Both salaries and Malta’s cost of living are given a “poor” rating by the majority in this sample.
When it comes to salaries and salary structures, 59.7% of respondents rated them as “poor”, 29.8% rated them as “fair”, 10.1% said they’re “good” and less than 1% gave an “excellent” rating.
In terms of the cost of living, 73% of respondents rated it as “poor”, with less than 1% rating it as “excellent” and 4.7% rating it as “good”, 21.9% rated it as “fair”.
As for employment conditions, things are slightly better and the majority sentiment is between a “fair” and “poor”.
38.9% of respondents rated employment conditions as “fair” while 38.4% rated them as “poor”, 20.9% said they are “good” and 1.8% said they are “excellent”.
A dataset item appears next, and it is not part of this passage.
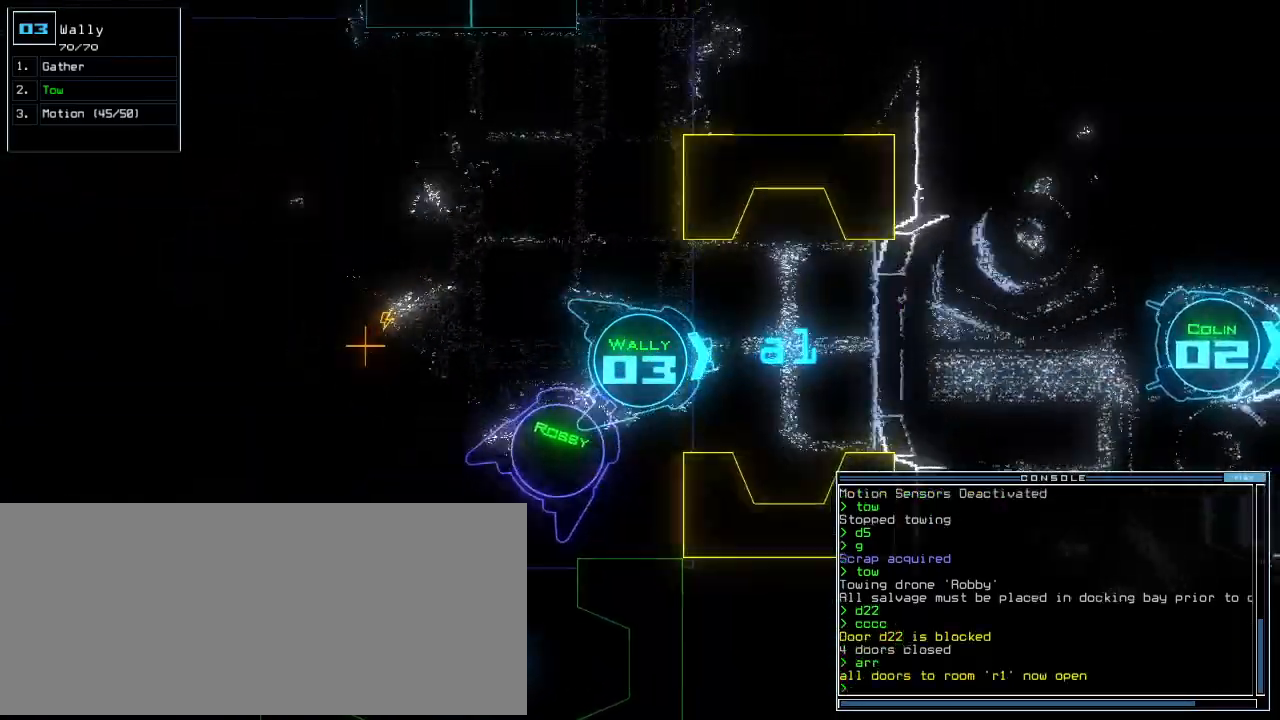
{"keys": ["up"], "events": [[60, "right", "up"], [340, "left", "down"], [440, "left", "up"]]}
As for population size, 83% of the sample gave it a “poor” rating, followed by 12.7% rating it as “fair” and 4.3% rating it as “good”. Just 0.1% gave it an “excellent” rating, meaning they are not concerned with the rising population in Malta.
Another issue that is clearly a point of concern is traffic.
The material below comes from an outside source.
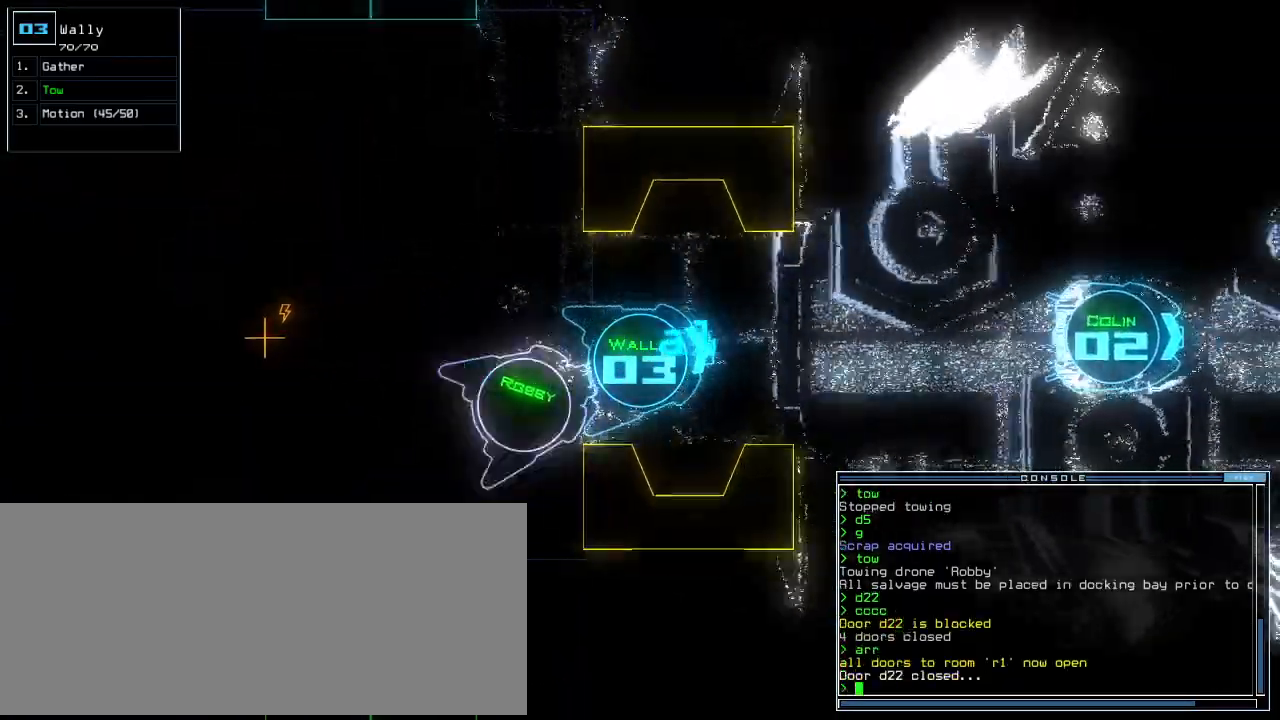
{"keys": ["right", "up"]}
86% of survey respondents gave traffic levels and traffic flow a “poor” rating, while only 11.6% rated it as “fair” and 2.4% gave it a “good” rating. When it comes to road works, the majority also rated them as “poor”, but the magnitude of this was substantially lower than that of the traffic levels and flow in Malta. 64.8% gave a “poor” rating of their perspective of the road works process in Malta, with 22.7% giving a “fair” rating, 11.1% giving a “good” rating and 1.4% rated the road works process as “excellent”.
The survey also asked about electricity provision. The survey took place soon after the country experienced a series of power cuts in the midst of a major heatwave, which has a high chance of swaying social sentiments in surveys of this manner. The majority of respondents gave a “poor” rating to the country’s electricity provision, at 66.9%; 20.8% of all respondents rated it as “fair”, 10.8% as “good” and 1.7% as “excellent”.
A positive element in the survey was Malta’s healthcare system – 41.3% rate the system as “good” while 14.5% rate it as “excellent”. That means that a combined 55.8% are happy with the quality of the country’s healthcare system. 28.4% of respondents rate the quality of healthcare as “fair” but not good, while 15.9% gave it a “poor” rating.